Bryan Lee Jr., DJA (Design Justice Architect) says the power of the wall is in its symbolism and calls the wall the “largest monument to white supremacy ever constructed.” But if it’s just a symbol, does it have real power? “Symbolism in this country reigns supreme,” explains Lee Jr. The border wall as a monument symbolizes the values the US actually holds—which are “codified and reified in the physical environment”—and not the values that we claim to hold, like freedom or acceptance of those fleeing persecution. He says the wall “stands in opposition to everything we propose we are.” The symbol allows us to perpetuate violence and oppression against those who approach the wall. We send them back to the conditions they’re fleeing. We separate parents from children. We treat them as less than criminals, mowing down their human rights.
Trump has always insisted that his big, beautiful wall would have a “big, beautiful door,” so legal immigrants can enter.
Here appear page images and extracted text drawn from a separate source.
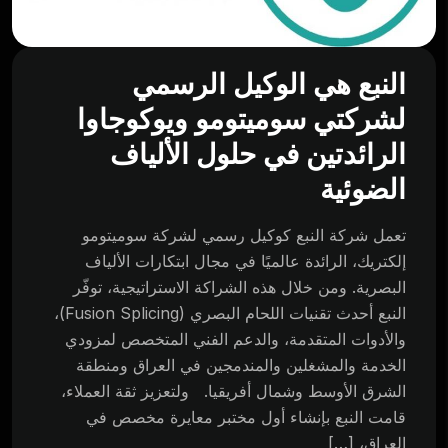
النبع هي الوكيل الرسمي
لشركتي سوميتومو ويوكوجاوا
الرائدتين في حلول الألياف
الضوئية
تعمل شركة النبع كوكيل رسمي لشركة سوميتومو
إلكتريك، الرائدة عالميًا في مجال ابتكارات الألياف
البصرية. ومن خلال هذه الشراكة الاستراتيجية، توفّر
النبع أحدث تقنيات اللحام البصري (Fusion Splicing)،
والأدوات المتقدمة، والدعم الفني المتخصص لمزودي
الخدمة والمشغلين والمندمجين في العراق ومنطقة
الشرق الأوسط وشمال أفريقيا. ولتعزيز ثقة العملاء،
قامت النبع بإنشاء أول مختبر معايرة مخصص في
العراق، […]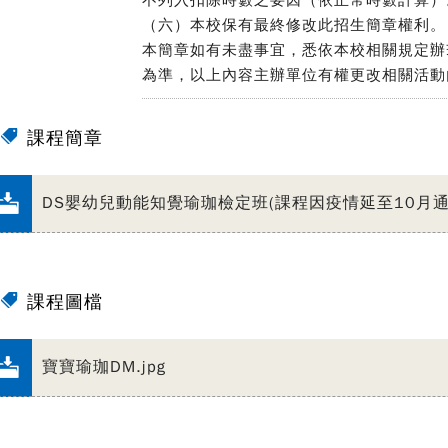
不列入扣除時數之要因（依正常時數計算）
（六）本校保有最終修改此招生簡章權利。
本簡章如有未盡事宜，悉依本校相關規定辦
為準，以上內容主辦單位有權更改相關活動
課程簡章
DS嬰幼兒動能知覺瑜珈檢定班(課程因疫情延至10月通知
課程圖檔
寶寶瑜珈DM.jpg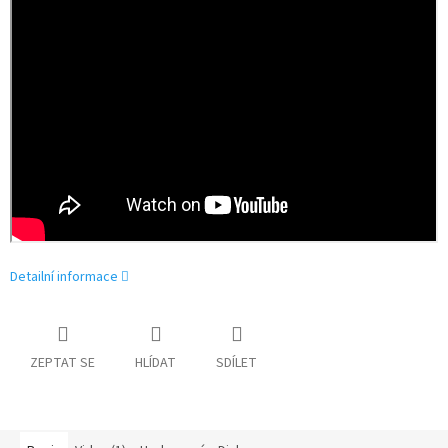
Detailní informace
ZEPTAT SE
HLÍDAT
SDÍLET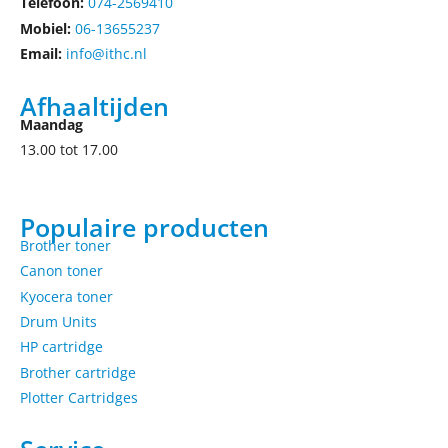
Telefoon:
074-2569410
Mobiel:
06-13655237
Email:
info@ithc.nl
Afhaaltijden
Maandag
13.00 tot 17.00
Populaire producten
Brother toner
Canon toner
Kyocera toner
Drum Units
HP cartridge
Brother cartridge
Plotter Cartridges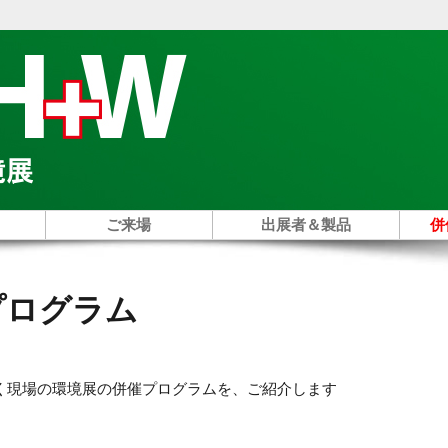
ご来場
出展者＆製品
併
プログラム
らく現場の環境展の併催プログラムを、ご紹介します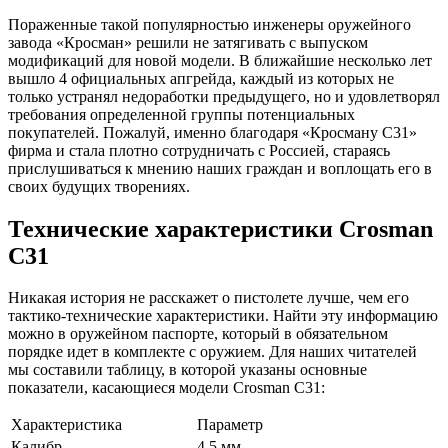
Пораженные такой популярностью инженеры оружейного
завода «Кросман» решили не затягивать с выпуском
модификаций для новой модели. В ближайшие несколько лет
вышло 4 официальных апгрейда, каждый из которых не
только устранял недоработки предыдущего, но и удовлетворял
требования определенной группы потенциальных
покупателей. Пожалуй, именно благодаря «Кросману C31»
фирма и стала плотно сотрудничать с Россией, стараясь
прислушиваться к мнению наших граждан и воплощать его в
своих будущих творениях.
Технические характеристики Crosman
C31
Никакая история не расскажет о пистолете лучше, чем его
тактико-технические характеристики. Найти эту информацию
можно в оружейном паспорте, который в обязательном
порядке идет в комплекте с оружием. Для наших читателей
мы составили таблицу, в которой указаны основные
показатели, касающиеся модели Crosman C31:
Характеристика
Параметр
Калибр
4,5 мм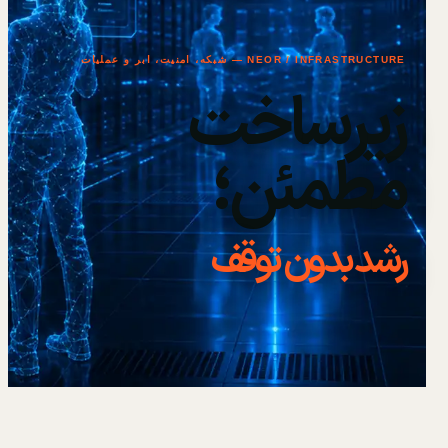
NEOR / INFRASTRUCTURE — شبکه، امنیت، ابر و عملیات
زیرساخت
مطمئن؛
رشد بدون توقف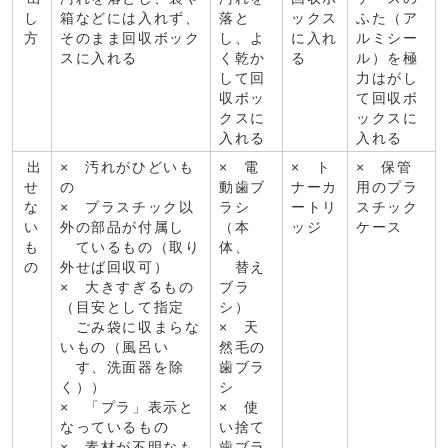
し
箱などには入れず、
落と
ックス
ふた（ア
方
そのまま回収ボック
し、よ
に入れ
ルミシー
スに入れる
く乾か
る
ル）を極
して回
力はがし
収ボッ
て回収ボ
クスに
ックスに
入れる
入れる
出
× 汚れがひどいも
× 電
× ト
× 保管
せ
の
動歯ブ
ナーカ
用のプラ
な
× プラスチック以
ラシ
ートリ
スチック
い
外の部品が付属し
（本
ッジ
ケース
も
ているもの（取り
体、
の
外せば回収可）
替え
× 大きすぎるもの
ブラ
（目安として指定
シ）
ごみ袋に収まらな
× 天
いもの（風呂い
然毛の
す、洗面器を除
歯ブラ
く））
シ
× 「プラ」表示と
× 使
なっているもの
い捨て
× 素材が不明なも
歯ブラ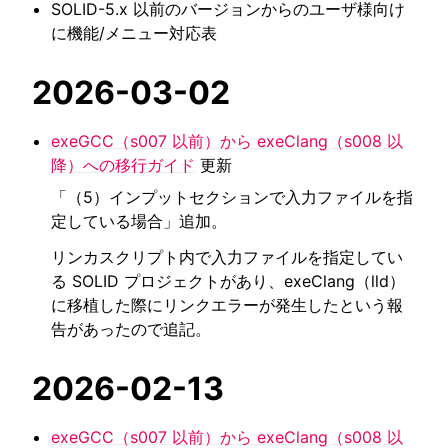
SOLID-5.x 以前のバージョンからのユーザ様向け
に機能/メニュー対応表
2026-03-02
exeGCC（s007 以前）から exeClang（s008 以
降）への移行ガイド
更新
「（5）インプットセクションで入力ファイルを指
定している場合」追加。
リンカスクリプト内で入力ファイルを指定してい
る SOLID プロジェクトがあり、exeClang（lld）
に移植した際にリンクエラーが発生したという報
告があったので追記。
2026-02-13
exeGCC（s007 以前）から exeClang（s008 以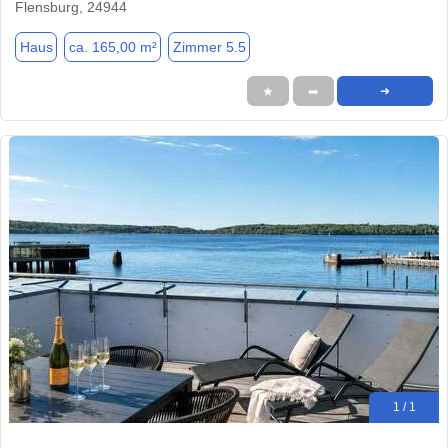
Flensburg, 24944
Haus
ca. 165,00 m²
Zimmer 5.5
★
➦
➜
1 / 1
Supporters of the wall often urge immigrants to enter legally, but unless you have an immediate family member or an employer to sponsor you, there are virtually no paths to legal immigration. But the door has an essential purpose for the story: It allows us as a nation to claim that we welcome immigrants, refugees, and asylum-seekers, even when the door is functionally locked.
What if the wall never gets built the way that Trump has promised, which in all likelihood it won’t? Lee Jr. says that because the project is so big and people have trouble wrapping their heads around it, Trump can point to existing or incomplete architecture that works almost as well in today’s media landscape. He’s already referred to walls that were previously built, tweeting videos of their construction and claiming success. Some of his supporters, too, have fully claimed this symbol, building a rogue wall on private land paid for with a $23 million GoFundMe campaign.
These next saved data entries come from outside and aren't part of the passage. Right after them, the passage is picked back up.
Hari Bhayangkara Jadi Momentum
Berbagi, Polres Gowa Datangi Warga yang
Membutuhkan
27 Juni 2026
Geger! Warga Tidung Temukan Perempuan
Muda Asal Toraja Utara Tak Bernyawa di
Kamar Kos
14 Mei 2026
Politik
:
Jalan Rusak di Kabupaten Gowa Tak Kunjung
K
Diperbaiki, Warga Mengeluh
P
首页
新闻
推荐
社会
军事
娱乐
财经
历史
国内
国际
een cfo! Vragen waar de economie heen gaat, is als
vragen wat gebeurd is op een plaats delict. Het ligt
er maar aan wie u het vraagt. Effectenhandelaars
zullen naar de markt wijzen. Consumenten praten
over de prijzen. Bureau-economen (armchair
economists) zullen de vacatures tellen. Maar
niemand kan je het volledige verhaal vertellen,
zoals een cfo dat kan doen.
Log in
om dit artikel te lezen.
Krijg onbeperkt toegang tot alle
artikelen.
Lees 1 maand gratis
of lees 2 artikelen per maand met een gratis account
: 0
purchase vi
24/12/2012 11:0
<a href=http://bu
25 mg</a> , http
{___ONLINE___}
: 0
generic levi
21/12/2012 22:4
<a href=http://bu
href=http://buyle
So, has Trump simply rewritten our story, appropriating symbols that were already there and claiming them for the nation and for himself? Is there any way for people who disagree with the values of such a symbol to resist? Lee Jr. says he imagines a long period during which the United States must recover from what he calls “a quantifiably destructive presidency.” Art and architecture, he indicates, have always been a way to construct possible futures. We need to begin to create architecture that reflects our true values, to create art and built environments that help us, as he says, “view what the next stage looks like for us”—to imagine and thus shape a new future.